NEW YORK (GenomeWeb News) – The National Institute of Nursing Research plans to award $2 million to fund studies that will connect genomics discoveries to the prevention and alleviation of symptoms in patients with chronic disorders.

NINR plans to use the funding to support studies of the role genomic variants play in the individual variation in the onset, sensitivity, duration, and severity of symptoms, or studies that measure responses to therapies that are designed to alleviate symptoms of chronic disorders.

The grants also will fund research into the roles of non-genomic influences that potentially could moderate the effects of genomic variants in the manifestation of symptoms or in response to treatment.

The institute expects that the research will develop knowledge that will be helpful in identifying individuals who are at high risk for developing severe symptoms and be useful in developing customized therapeutics and interventions that will be tailored to individual genomic profiles.

The program will use two funding mechanisms to support the grants, including RO1 grants that will provide up to $300,000 per year over a three-year period, and R21 grants that will give up to $275,000 over a two-year period.

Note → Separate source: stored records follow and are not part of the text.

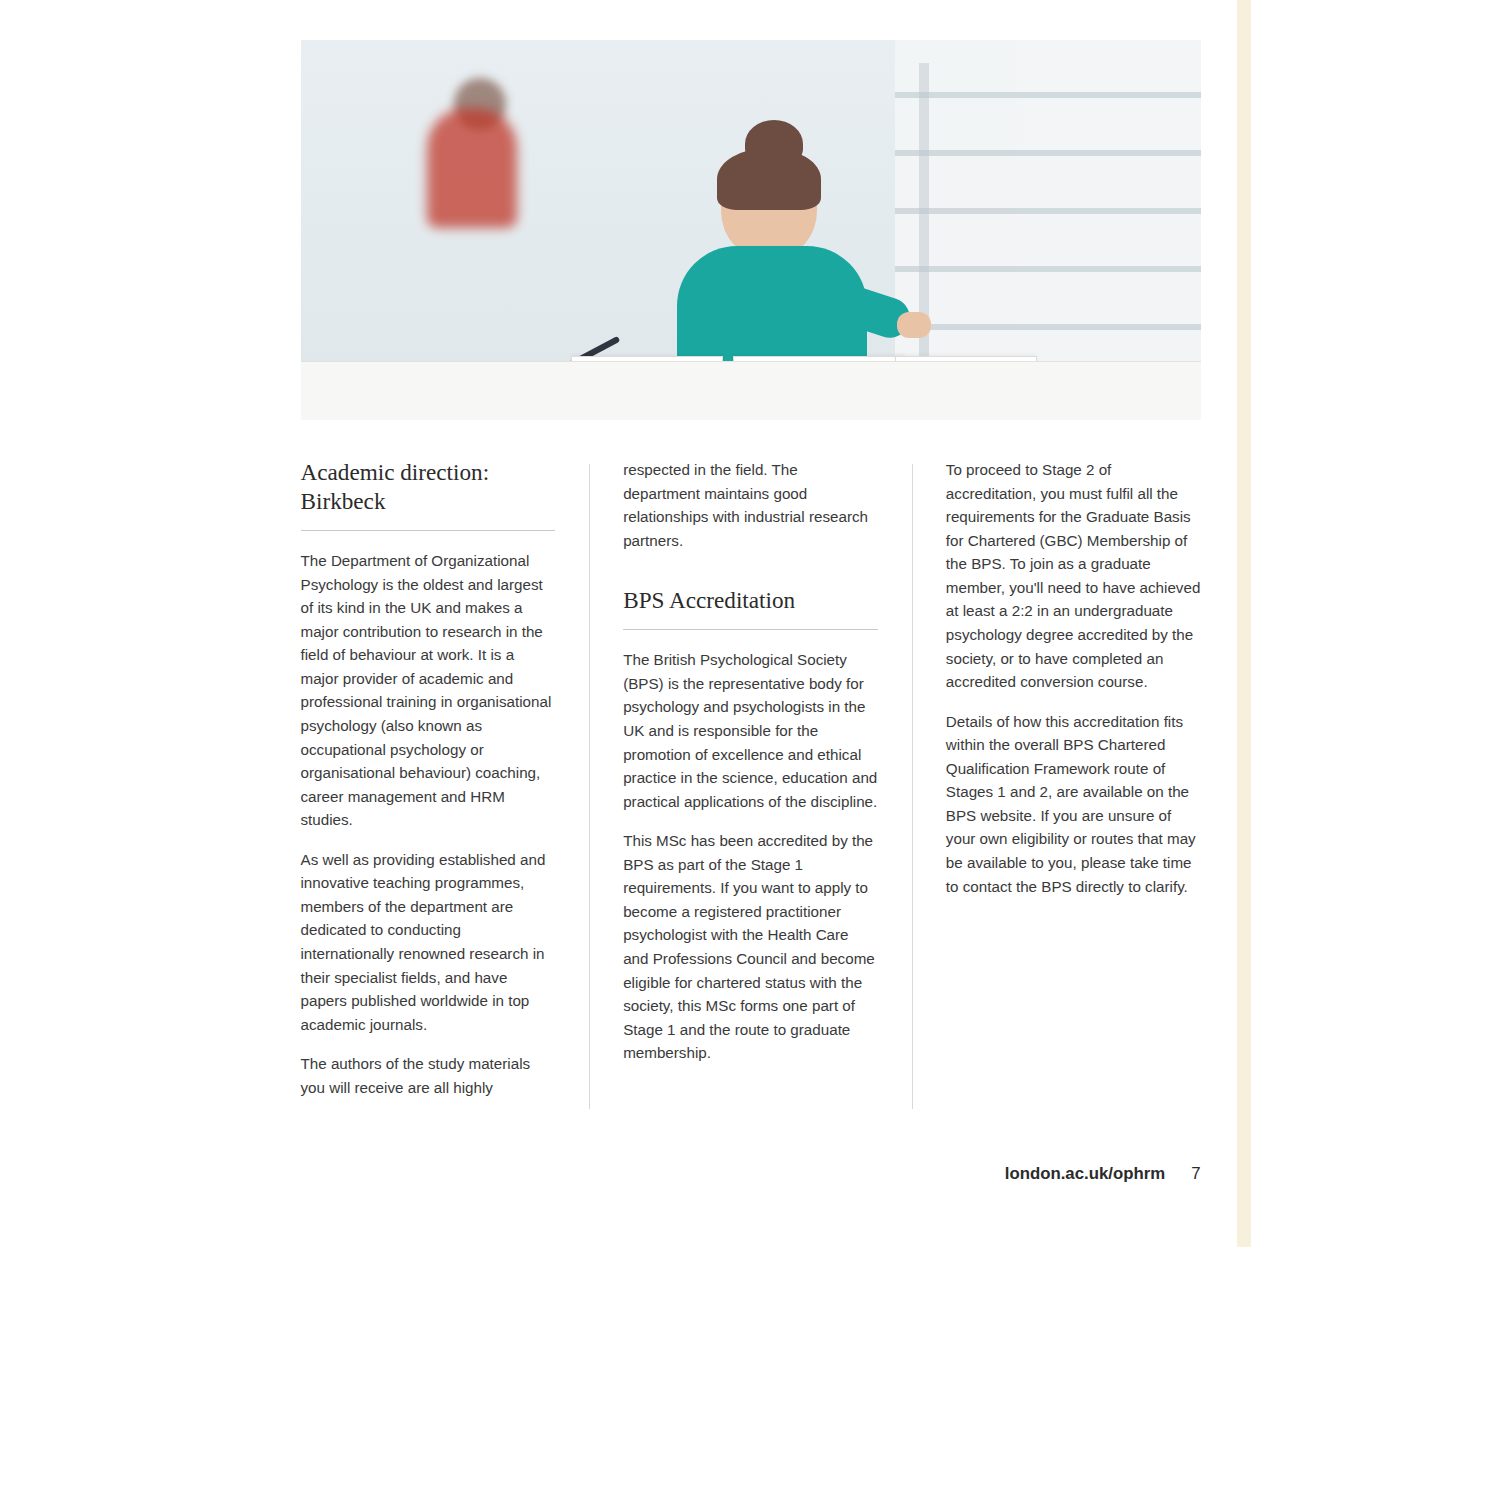Academic direction: Birkbeck
The Department of Organizational Psychology is the oldest and largest of its kind in the UK and makes a major contribution to research in the field of behaviour at work. It is a major provider of academic and professional training in organisational psychology (also known as occupational psychology or organisational behaviour) coaching, career management and HRM studies.
As well as providing established and innovative teaching programmes, members of the department are dedicated to conducting internationally renowned research in their specialist fields, and have papers published worldwide in top academic journals.
The authors of the study materials you will receive are all highly
respected in the field. The department maintains good relationships with industrial research partners.
BPS Accreditation
The British Psychological Society (BPS) is the representative body for psychology and psychologists in the UK and is responsible for the promotion of excellence and ethical practice in the science, education and practical applications of the discipline.
This MSc has been accredited by the BPS as part of the Stage 1 requirements. If you want to apply to become a registered practitioner psychologist with the Health Care and Professions Council and become eligible for chartered status with the society, this MSc forms one part of Stage 1 and the route to graduate membership.
To proceed to Stage 2 of accreditation, you must fulfil all the requirements for the Graduate Basis for Chartered (GBC) Membership of the BPS. To join as a graduate member, you'll need to have achieved at least a 2:2 in an undergraduate psychology degree accredited by the society, or to have completed an accredited conversion course.
Details of how this accreditation fits within the overall BPS Chartered Qualification Framework route of Stages 1 and 2, are available on the BPS website. If you are unsure of your own eligibility or routes that may be available to you, please take time to contact the BPS directly to clarify.
london.ac.uk/ophrm 7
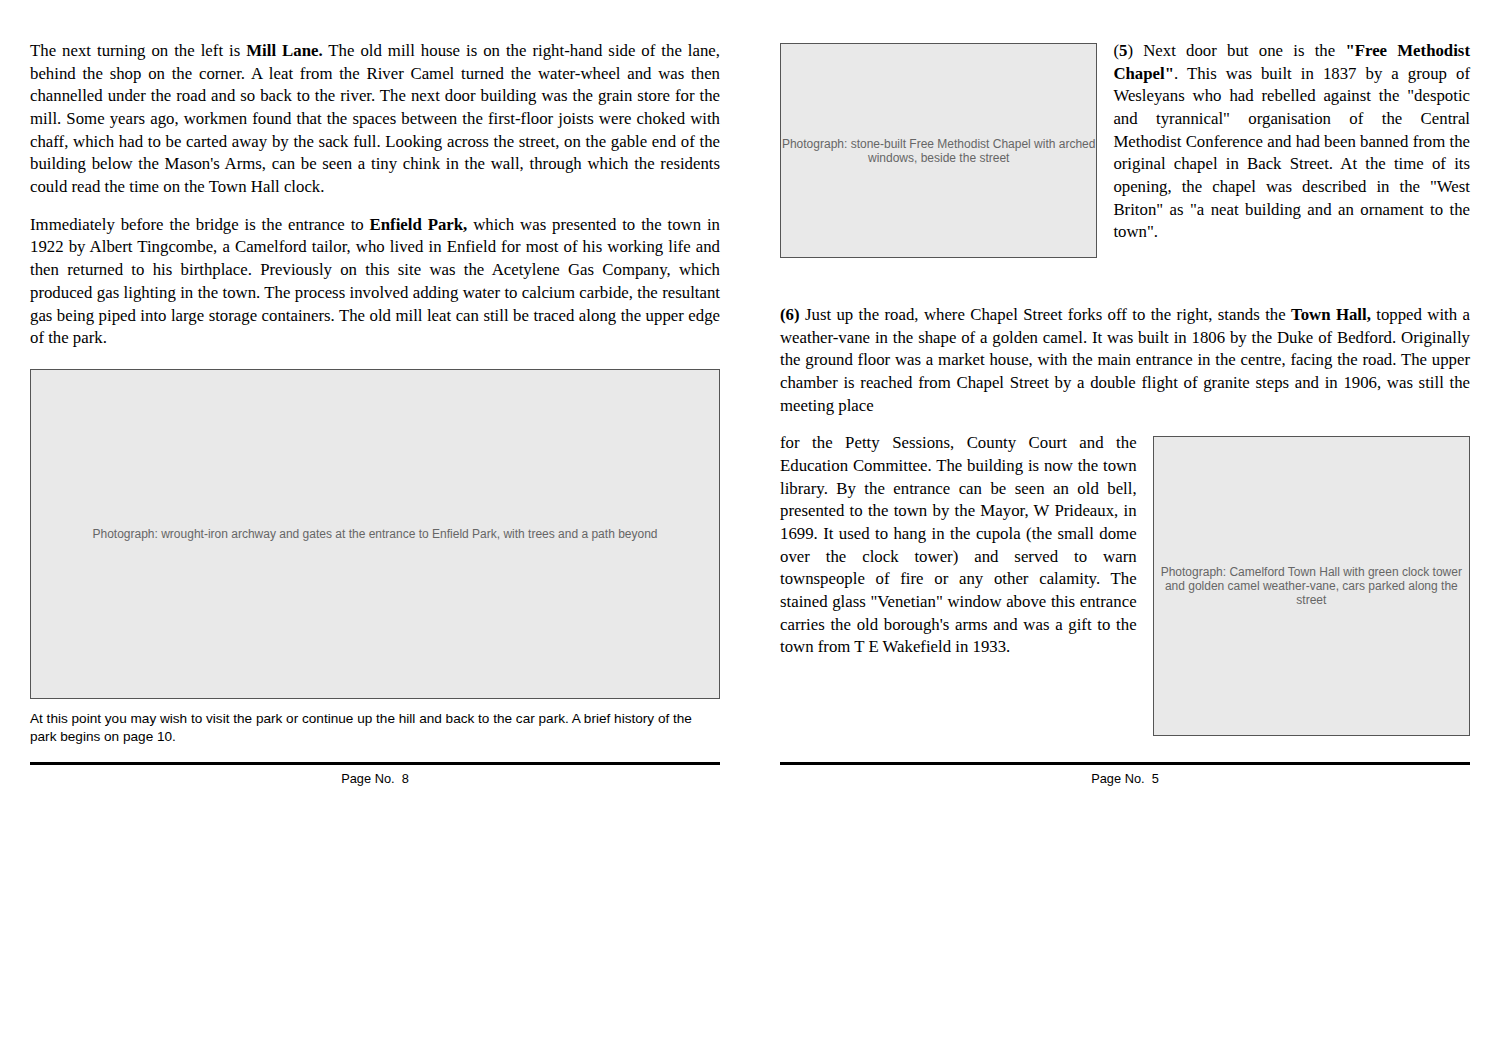The next turning on the left is Mill Lane. The old mill house is on the right-hand side of the lane, behind the shop on the corner. A leat from the River Camel turned the water-wheel and was then channelled under the road and so back to the river. The next door building was the grain store for the mill. Some years ago, workmen found that the spaces between the first-floor joists were choked with chaff, which had to be carted away by the sack full. Looking across the street, on the gable end of the building below the Mason's Arms, can be seen a tiny chink in the wall, through which the residents could read the time on the Town Hall clock.
Immediately before the bridge is the entrance to Enfield Park, which was presented to the town in 1922 by Albert Tingcombe, a Camelford tailor, who lived in Enfield for most of his working life and then returned to his birthplace. Previously on this site was the Acetylene Gas Company, which produced gas lighting in the town. The process involved adding water to calcium carbide, the resultant gas being piped into large storage containers. The old mill leat can still be traced along the upper edge of the park.
Photograph: wrought-iron archway and gates at the entrance to Enfield Park, with trees and a path beyond
At this point you may wish to visit the park or continue up the hill and back to the car park. A brief history of the park begins on page 10.
Page No. 8
Photograph: stone-built Free Methodist Chapel with arched windows, beside the street
(5) Next door but one is the "Free Methodist Chapel". This was built in 1837 by a group of Wesleyans who had rebelled against the "despotic and tyrannical" organisation of the Central Methodist Conference and had been banned from the original chapel in Back Street. At the time of its opening, the chapel was described in the "West Briton" as "a neat building and an ornament to the town".
(6) Just up the road, where Chapel Street forks off to the right, stands the Town Hall, topped with a weather-vane in the shape of a golden camel. It was built in 1806 by the Duke of Bedford. Originally the ground floor was a market house, with the main entrance in the centre, facing the road. The upper chamber is reached from Chapel Street by a double flight of granite steps and in 1906, was still the meeting place
Photograph: Camelford Town Hall with green clock tower and golden camel weather-vane, cars parked along the street
for the Petty Sessions, County Court and the Education Committee. The building is now the town library. By the entrance can be seen an old bell, presented to the town by the Mayor, W Prideaux, in 1699. It used to hang in the cupola (the small dome over the clock tower) and served to warn townspeople of fire or any other calamity. The stained glass "Venetian" window above this entrance carries the old borough's arms and was a gift to the town from T E Wakefield in 1933.
Page No. 5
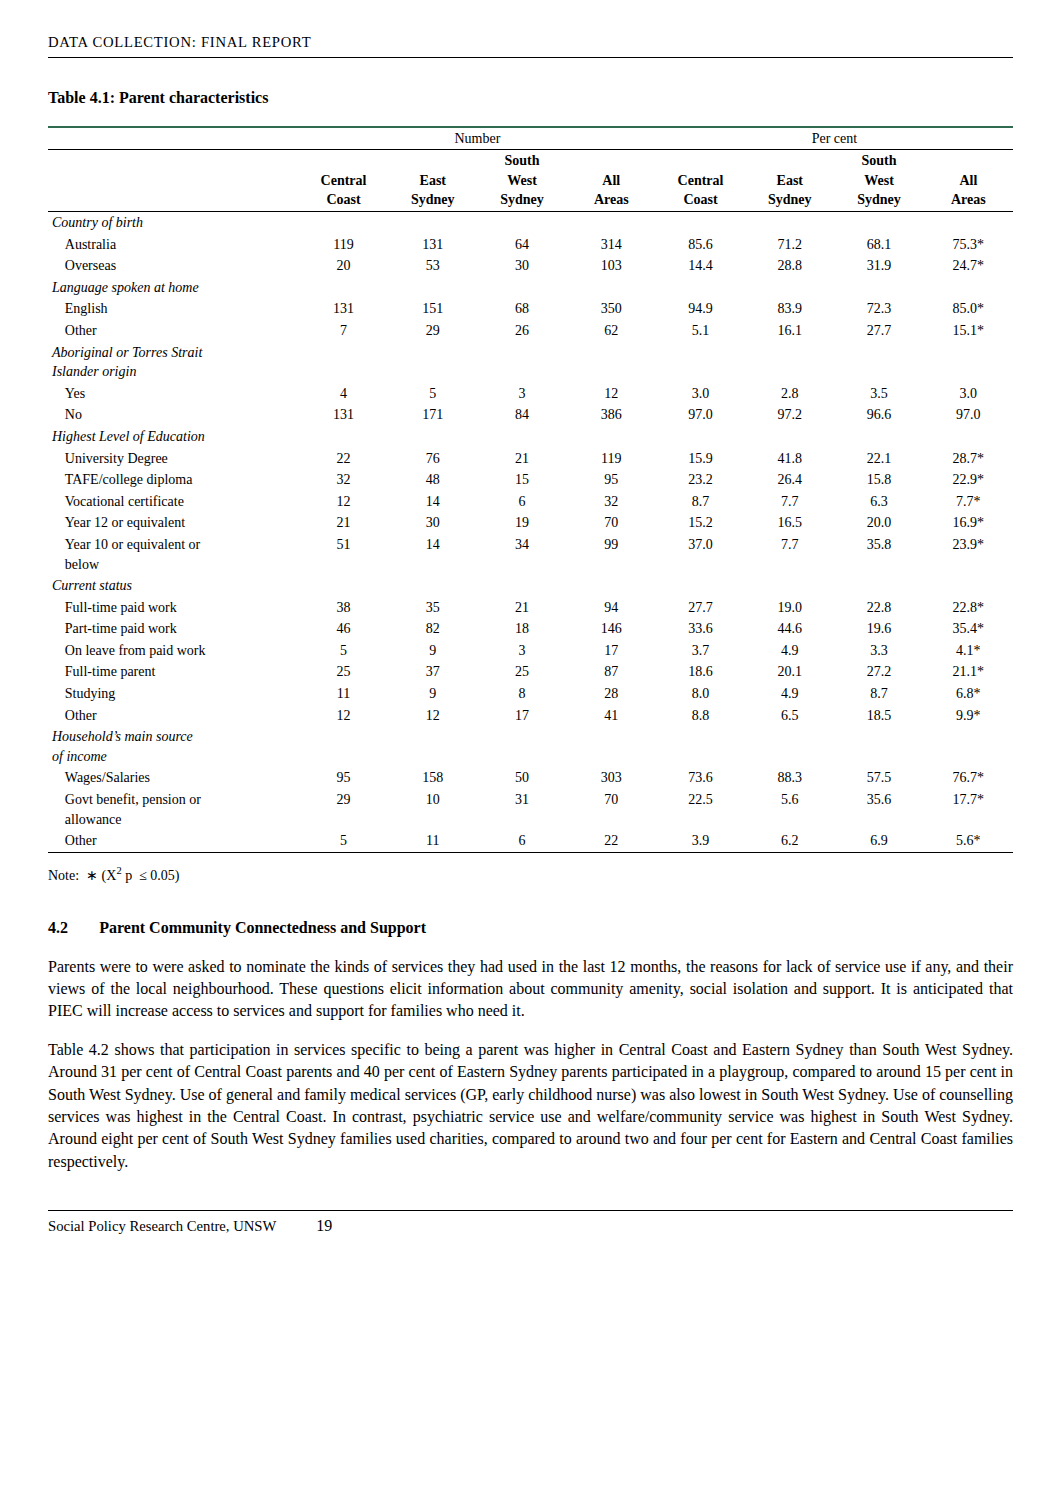DATA COLLECTION: FINAL REPORT
Table 4.1: Parent characteristics
| | Number | Per cent |
| --- | --- | --- |
| | Central Coast | East Sydney | South West Sydney | All Areas | Central Coast | East Sydney | South West Sydney | All Areas |
| Country of birth |
| Australia | 119 | 131 | 64 | 314 | 85.6 | 71.2 | 68.1 | 75.3* |
| Overseas | 20 | 53 | 30 | 103 | 14.4 | 28.8 | 31.9 | 24.7* |
| Language spoken at home |
| English | 131 | 151 | 68 | 350 | 94.9 | 83.9 | 72.3 | 85.0* |
| Other | 7 | 29 | 26 | 62 | 5.1 | 16.1 | 27.7 | 15.1* |
| Aboriginal or Torres Strait Islander origin |
| Yes | 4 | 5 | 3 | 12 | 3.0 | 2.8 | 3.5 | 3.0 |
| No | 131 | 171 | 84 | 386 | 97.0 | 97.2 | 96.6 | 97.0 |
| Highest Level of Education |
| University Degree | 22 | 76 | 21 | 119 | 15.9 | 41.8 | 22.1 | 28.7* |
| TAFE/college diploma | 32 | 48 | 15 | 95 | 23.2 | 26.4 | 15.8 | 22.9* |
| Vocational certificate | 12 | 14 | 6 | 32 | 8.7 | 7.7 | 6.3 | 7.7* |
| Year 12 or equivalent | 21 | 30 | 19 | 70 | 15.2 | 16.5 | 20.0 | 16.9* |
| Year 10 or equivalent or below | 51 | 14 | 34 | 99 | 37.0 | 7.7 | 35.8 | 23.9* |
| Current status |
| Full-time paid work | 38 | 35 | 21 | 94 | 27.7 | 19.0 | 22.8 | 22.8* |
| Part-time paid work | 46 | 82 | 18 | 146 | 33.6 | 44.6 | 19.6 | 35.4* |
| On leave from paid work | 5 | 9 | 3 | 17 | 3.7 | 4.9 | 3.3 | 4.1* |
| Full-time parent | 25 | 37 | 25 | 87 | 18.6 | 20.1 | 27.2 | 21.1* |
| Studying | 11 | 9 | 8 | 28 | 8.0 | 4.9 | 8.7 | 6.8* |
| Other | 12 | 12 | 17 | 41 | 8.8 | 6.5 | 18.5 | 9.9* |
| Household’s main source of income |
| Wages/Salaries | 95 | 158 | 50 | 303 | 73.6 | 88.3 | 57.5 | 76.7* |
| Govt benefit, pension or allowance | 29 | 10 | 31 | 70 | 22.5 | 5.6 | 35.6 | 17.7* |
| Other | 5 | 11 | 6 | 22 | 3.9 | 6.2 | 6.9 | 5.6* |
Note: ∗ (X2 p ≤ 0.05)
4.2 Parent Community Connectedness and Support
Parents were to were asked to nominate the kinds of services they had used in the last 12 months, the reasons for lack of service use if any, and their views of the local neighbourhood. These questions elicit information about community amenity, social isolation and support. It is anticipated that PIEC will increase access to services and support for families who need it.
Table 4.2 shows that participation in services specific to being a parent was higher in Central Coast and Eastern Sydney than South West Sydney. Around 31 per cent of Central Coast parents and 40 per cent of Eastern Sydney parents participated in a playgroup, compared to around 15 per cent in South West Sydney. Use of general and family medical services (GP, early childhood nurse) was also lowest in South West Sydney. Use of counselling services was highest in the Central Coast. In contrast, psychiatric service use and welfare/community service was highest in South West Sydney. Around eight per cent of South West Sydney families used charities, compared to around two and four per cent for Eastern and Central Coast families respectively.
Social Policy Research Centre, UNSW 19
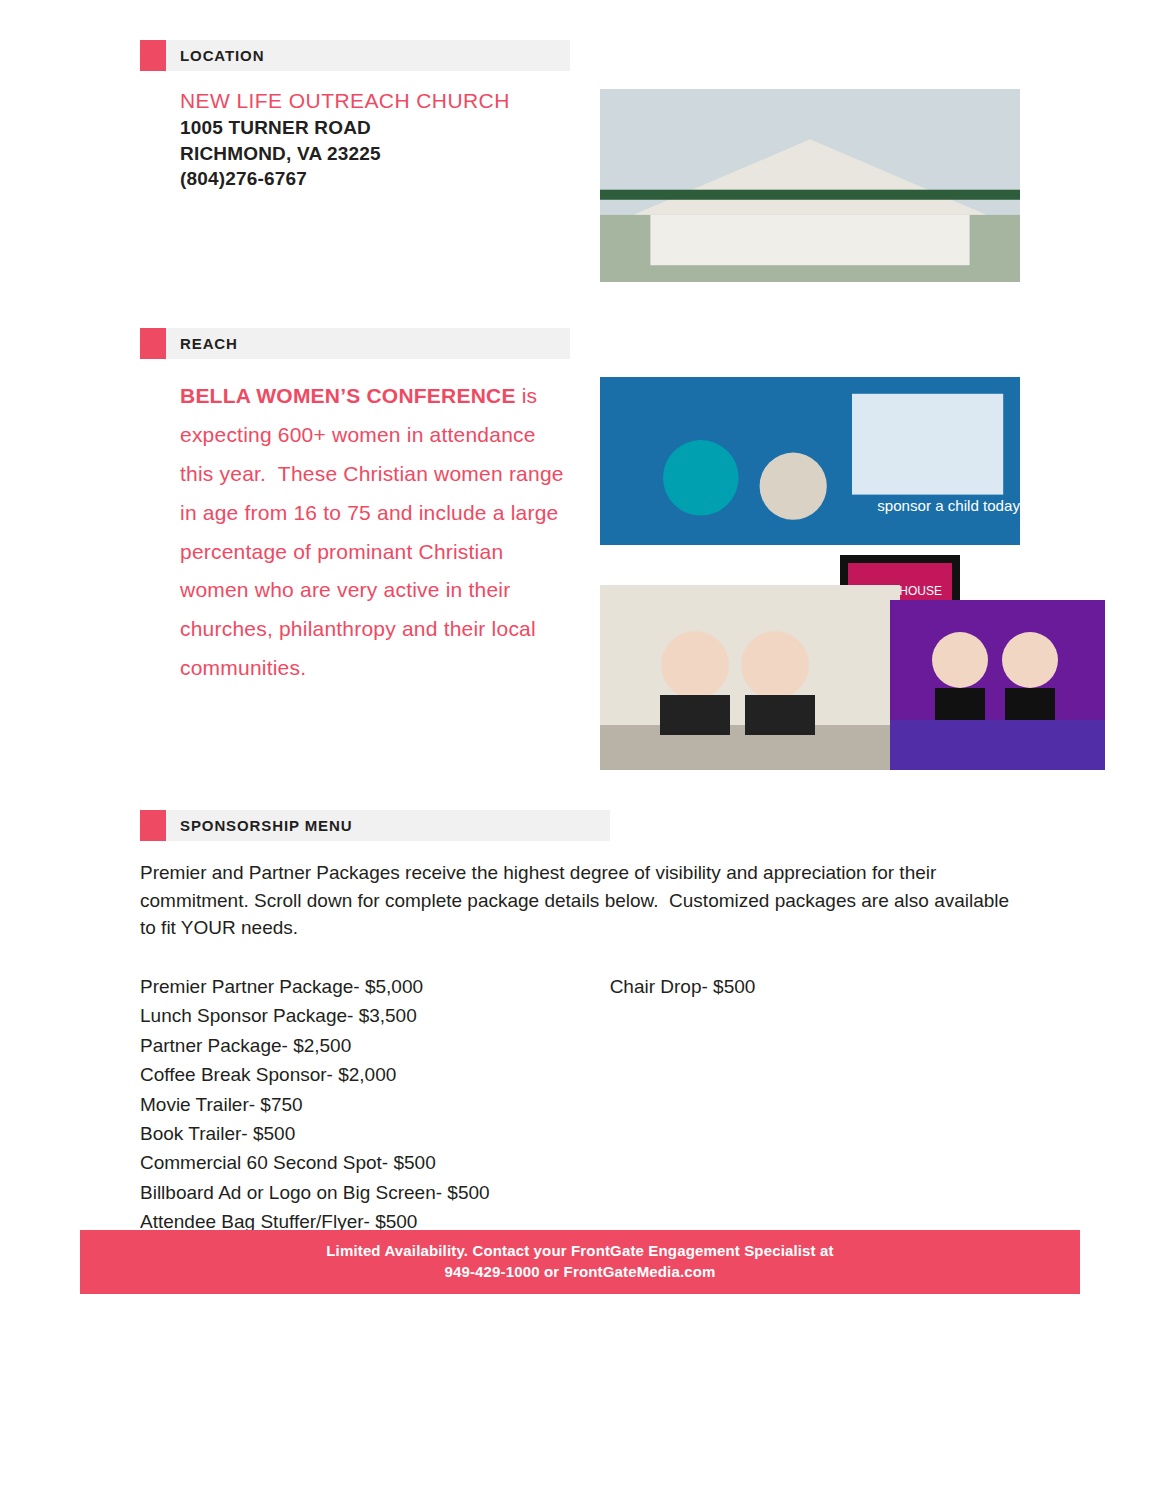LOCATION
NEW LIFE OUTREACH CHURCH
1005 TURNER ROAD
RICHMOND, VA 23225
(804)276-6767
REACH
BELLA WOMEN’S CONFERENCE is expecting 600+ women in attendance this year. These Christian women range in age from 16 to 75 and include a large percentage of prominant Christian women who are very active in their churches, philanthropy and their local communities.
SPONSORSHIP MENU
Premier and Partner Packages receive the highest degree of visibility and appreciation for their commitment. Scroll down for complete package details below. Customized packages are also available to fit YOUR needs.
Premier Partner Package- $5,000
Lunch Sponsor Package- $3,500
Partner Package- $2,500
Coffee Break Sponsor- $2,000
Movie Trailer- $750
Book Trailer- $500
Commercial 60 Second Spot- $500
Billboard Ad or Logo on Big Screen- $500
Attendee Bag Stuffer/Flyer- $500
Chair Drop- $500
Limited Availability. Contact your FrontGate Engagement Specialist at
949-429-1000 or FrontGateMedia.com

The studies could include a range of research approaches, such as studies to: identify associations of genomic variants with the onset and manifestation of symptoms related to chronic diseases; validating genotype-phenotype association studies to strengthen the association of genomic variants related to treatment response; replicating genotyping studies in order to test earlier findings; elucidating functional properties of genomic variants identified through GWAS and other genotyping studies; evaluation of variants for risk profiles for expression of symptoms that can be used as a basis for genome-based interventions; developing models that use variants to predict individual risk for developing symptoms and treatment response, and other approaches.